··· Rows

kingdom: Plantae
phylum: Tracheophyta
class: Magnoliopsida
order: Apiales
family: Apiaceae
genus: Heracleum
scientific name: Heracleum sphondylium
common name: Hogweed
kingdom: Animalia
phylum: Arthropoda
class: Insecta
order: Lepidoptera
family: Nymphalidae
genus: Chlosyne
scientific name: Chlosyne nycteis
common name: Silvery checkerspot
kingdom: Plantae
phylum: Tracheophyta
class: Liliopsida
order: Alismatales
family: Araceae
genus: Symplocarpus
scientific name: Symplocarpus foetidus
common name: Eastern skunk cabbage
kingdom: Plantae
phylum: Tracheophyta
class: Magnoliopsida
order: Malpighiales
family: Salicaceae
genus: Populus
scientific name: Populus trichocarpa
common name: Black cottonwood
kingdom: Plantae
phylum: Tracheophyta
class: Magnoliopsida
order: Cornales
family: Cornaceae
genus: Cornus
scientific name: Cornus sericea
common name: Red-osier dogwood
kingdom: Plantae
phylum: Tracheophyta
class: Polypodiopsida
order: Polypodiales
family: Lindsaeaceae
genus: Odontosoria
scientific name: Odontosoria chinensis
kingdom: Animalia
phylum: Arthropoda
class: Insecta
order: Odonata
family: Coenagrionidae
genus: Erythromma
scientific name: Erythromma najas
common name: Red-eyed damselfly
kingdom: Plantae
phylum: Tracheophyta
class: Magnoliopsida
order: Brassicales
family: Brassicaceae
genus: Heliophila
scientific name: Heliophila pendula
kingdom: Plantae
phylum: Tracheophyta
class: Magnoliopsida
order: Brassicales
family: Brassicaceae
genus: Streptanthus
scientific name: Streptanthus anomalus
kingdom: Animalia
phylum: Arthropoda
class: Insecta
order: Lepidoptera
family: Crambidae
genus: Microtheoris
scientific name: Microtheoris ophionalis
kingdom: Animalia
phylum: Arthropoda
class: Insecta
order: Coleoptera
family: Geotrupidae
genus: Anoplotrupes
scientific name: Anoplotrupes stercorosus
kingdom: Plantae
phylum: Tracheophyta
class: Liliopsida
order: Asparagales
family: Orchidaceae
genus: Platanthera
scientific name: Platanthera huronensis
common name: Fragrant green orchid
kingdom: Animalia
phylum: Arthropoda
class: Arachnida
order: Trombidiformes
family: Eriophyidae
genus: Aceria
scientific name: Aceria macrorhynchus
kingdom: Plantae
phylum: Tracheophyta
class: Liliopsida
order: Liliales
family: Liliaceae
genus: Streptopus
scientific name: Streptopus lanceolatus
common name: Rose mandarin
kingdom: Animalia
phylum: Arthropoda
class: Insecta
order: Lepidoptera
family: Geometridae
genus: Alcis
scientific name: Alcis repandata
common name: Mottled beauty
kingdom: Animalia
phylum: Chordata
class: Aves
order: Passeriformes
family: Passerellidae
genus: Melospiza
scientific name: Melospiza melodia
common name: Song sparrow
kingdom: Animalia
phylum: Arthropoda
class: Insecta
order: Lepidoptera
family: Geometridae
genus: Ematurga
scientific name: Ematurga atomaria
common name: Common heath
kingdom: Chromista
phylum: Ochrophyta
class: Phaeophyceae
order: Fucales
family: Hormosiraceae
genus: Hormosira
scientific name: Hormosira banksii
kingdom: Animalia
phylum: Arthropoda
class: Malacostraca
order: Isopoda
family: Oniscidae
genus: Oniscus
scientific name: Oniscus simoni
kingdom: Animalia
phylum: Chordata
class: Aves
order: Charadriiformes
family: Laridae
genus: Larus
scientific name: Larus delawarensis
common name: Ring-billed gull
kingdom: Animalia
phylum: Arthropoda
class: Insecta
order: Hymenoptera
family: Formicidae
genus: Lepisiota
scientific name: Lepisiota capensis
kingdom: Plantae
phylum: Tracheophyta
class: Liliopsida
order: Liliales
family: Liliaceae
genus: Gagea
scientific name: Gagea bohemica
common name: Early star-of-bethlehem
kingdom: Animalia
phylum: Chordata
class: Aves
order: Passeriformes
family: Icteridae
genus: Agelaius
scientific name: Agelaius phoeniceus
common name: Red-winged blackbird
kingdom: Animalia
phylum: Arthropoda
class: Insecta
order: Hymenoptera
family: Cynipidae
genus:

······

◆ **Work to complete**:
Put all of the lines above into a JSON list of strings, one string per line, and leave out any blank lines.

◆ **Reply to the exercise**:
[
  "kingdom: Plantae",
  "phylum: Tracheophyta",
  "class: Magnoliopsida",
  "order: Apiales",
  "family: Apiaceae",
  "genus: Heracleum",
  "scientific name: Heracleum sphondylium",
  "common name: Hogweed",
  "kingdom: Animalia",
  "phylum: Arthropoda",
  "class: Insecta",
  "order: Lepidoptera",
  "family: Nymphalidae",
  "genus: Chlosyne",
  "scientific name: Chlosyne nycteis",
  "common name: Silvery checkerspot",
  "kingdom: Plantae",
  "phylum: Tracheophyta",
  "class: Liliopsida",
  "order: Alismatales",
  "family: Araceae",
  "genus: Symplocarpus",
  "scientific name: Symplocarpus foetidus",
  "common name: Eastern skunk cabbage",
  "kingdom: Plantae",
  "phylum: Tracheophyta",
  "class: Magnoliopsida",
  "order: Malpighiales",
  "family: Salicaceae",
  "genus: Populus",
  "scientific name: Populus trichocarpa",
  "common name: Black cottonwood",
  "kingdom: Plantae",
  "phylum: Tracheophyta",
  "class: Magnoliopsida",
  "order: Cornales",
  "family: Cornaceae",
  "genus: Cornus",
  "scientific name: Cornus sericea",
  "common name: Red-osier dogwood",
  "kingdom: Plantae",
  "phylum: Tracheophyta",
  "class: Polypodiopsida",
  "order: Polypodiales",
  "family: Lindsaeaceae",
  "genus: Odontosoria",
  "scientific name: Odontosoria chinensis",
  "kingdom: Animalia",
  "phylum: Arthropoda",
  "class: Insecta",
  "order: Odonata",
  "family: Coenagrionidae",
  "genus: Erythromma",
  "scientific name: Erythromma najas",
  "common name: Red-eyed damselfly",
  "kingdom: Plantae",
  "phylum: Tracheophyta",
  "class: Magnoliopsida",
  "order: Brassicales",
  "family: Brassicaceae",
  "genus: Heliophila",
  "scientific name: Heliophila pendula",
  "kingdom: Plantae",
  "phylum: Tracheophyta",
  "class: Magnoliopsida",
  "order: Brassicales",
  "family: Brassicaceae",
  "genus: Streptanthus",
  "scientific name: Streptanthus anomalus",
  "kingdom: Animalia",
  "phylum: Arthropoda",
  "class: Insecta",
  "order: Lepidoptera",
  "family: Crambidae",
  "genus: Microtheoris",
  "scientific name: Microtheoris ophionalis",
  "kingdom: Animalia",
  "phylum: Arthropoda",
  "class: Insecta",
  "order: Coleoptera",
  "family: Geotrupidae",
  "genus: Anoplotrupes",
  "scientific name: Anoplotrupes stercorosus",
  "kingdom: Plantae",
  "phylum: Tracheophyta",
  "class: Liliopsida",
  "order: Asparagales",
  "family: Orchidaceae",
  "genus: Platanthera",
  "scientific name: Platanthera huronensis",
  "common name: Fragrant green orchid",
  "kingdom: Animalia",
  "phylum: Arthropoda",
  "class: Arachnida",
  "order: Trombidiformes",
  "family: Eriophyidae",
  "genus: Aceria",
  "scientific name: Aceria macrorhynchus",
  "kingdom: Plantae",
  "phylum: Tracheophyta",
  "class: Liliopsida",
  "order: Liliales",
  "family: Liliaceae",
  "genus: Streptopus",
  "scientific name: Streptopus lanceolatus",
  "common name: Rose mandarin",
  "kingdom: Animalia",
  "phylum: Arthropoda",
  "class: Insecta",
  "order: Lepidoptera",
  "family: Geometridae",
  "genus: Alcis",
  "scientific name: Alcis repandata",
  "common name: Mottled beauty",
  "kingdom: Animalia",
  "phylum: Chordata",
  "class: Aves",
  "order: Passeriformes",
  "family: Passerellidae",
  "genus: Melospiza",
  "scientific name: Melospiza melodia",
  "common name: Song sparrow",
  "kingdom: Animalia",
  "phylum: Arthropoda",
  "class: Insecta",
  "order: Lepidoptera",
  "family: Geometridae",
  "genus: Ematurga",
  "scientific name: Ematurga atomaria",
  "common name: Common heath",
  "kingdom: Chromista",
  "phylum: Ochrophyta",
  "class: Phaeophyceae",
  "order: Fucales",
  "family: Hormosiraceae",
  "genus: Hormosira",
  "scientific name: Hormosira banksii",
  "kingdom: Animalia",
  "phylum: Arthropoda",
  "class: Malacostraca",
  "order: Isopoda",
  "family: Oniscidae",
  "genus: Oniscus",
  "scientific name: Oniscus simoni",
  "kingdom: Animalia",
  "phylum: Chordata",
  "class: Aves",
  "order: Charadriiformes",
  "family: Laridae",
  "genus: Larus",
  "scientific name: Larus delawarensis",
  "common name: Ring-billed gull",
  "kingdom: Animalia",
  "phylum: Arthropoda",
  "class: Insecta",
  "order: Hymenoptera",
  "family: Formicidae",
  "genus: Lepisiota",
  "scientific name: Lepisiota capensis",
  "kingdom: Plantae",
  "phylum: Tracheophyta",
  "class: Liliopsida",
  "order: Liliales",
  "family: Liliaceae",
  "genus: Gagea",
  "scientific name: Gagea bohemica",
  "common name: Early star-of-bethlehem",
  "kingdom: Animalia",
  "phylum: Chordata",
  "class: Aves",
  "order: Passeriformes",
  "family: Icteridae",
  "genus: Agelaius",
  "scientific name: Agelaius phoeniceus",
  "common name: Red-winged blackbird",
  "kingdom: Animalia",
  "phylum: Arthropoda",
  "class: Insecta",
  "order: Hymenoptera",
  "family: Cynipidae",
  "genus:"
]